Published Thursday, Aug. 13, 2009 | 10:44 a.m.

Updated Saturday, Aug. 22, 2009 | 4:48 p.m.

NOW

I left my glasses in Wrigley Field.

Capitalize it with quotation marks and it reads like a Tony Bennett song.

"I Left My Glasses in Wrigley Field." Just add a mournful twinkling of piano keys and brushes on a snare drum.

Well, maybe not.

Anyway, this is not the minor catastrophe it may appear to be. While it made focusing on home plate a little difficult from my seat in the left-field bleachers for Tuesday night's Cubs-Phillies game, I needed a new prescription anyway and had been putting it off for months.

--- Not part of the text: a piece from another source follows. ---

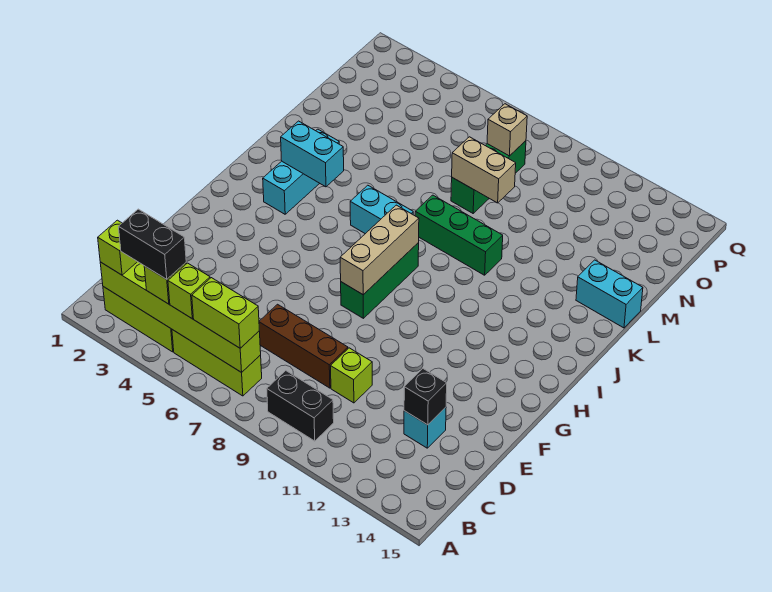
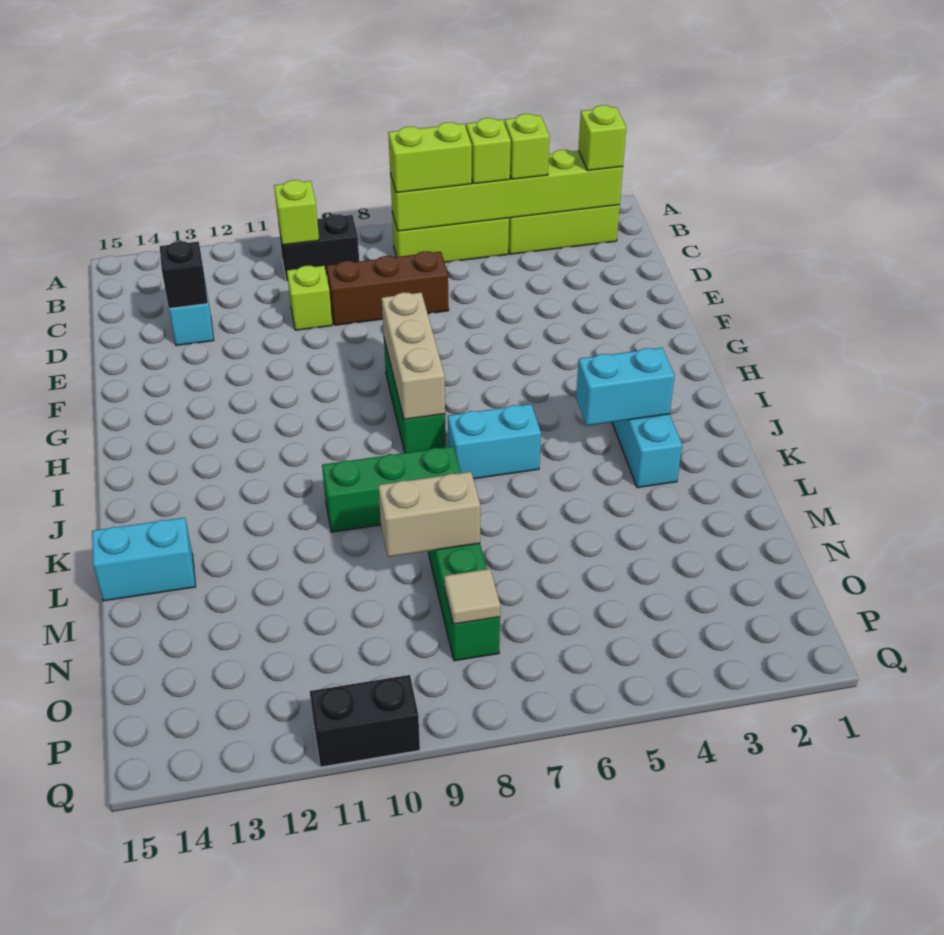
black 1x2 brick [119,209,186,279] -> black 1x2 brick moved to [310,675,420,767]
none -> lime 1x1 brick [274,180,319,245]
tan 1x1 brick [487,104,527,156] -> tan 1x1 tile [444,569,500,624]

I think this was just Harry Caray's way of telling me to make an appointment with my optician.

THEN

I experienced sensory overload during my four days in Chicago. From the sweet fragrance of mustard-slathered hot dogs at Wrigley Field to the clickety-click of horseshoes on asphalt of a Hansom cab on Michigan Avenue to the unmitigated roar of an "L" train around The Loop, I absorbed it all. I cruised around this magnificent city with the windows rolled down -- which should be the rule when the weather's warm and a gentle breeze is blowing off Lake Michigan.

But if I had to pick my favorite sound or smell of the trip, it would be that of beer bottles clinking another toast and the sound of sisters I had known since kindergarten but hadn't seen in 30 years laughing and laughing and laughing, as if time had stood still or didn't matter.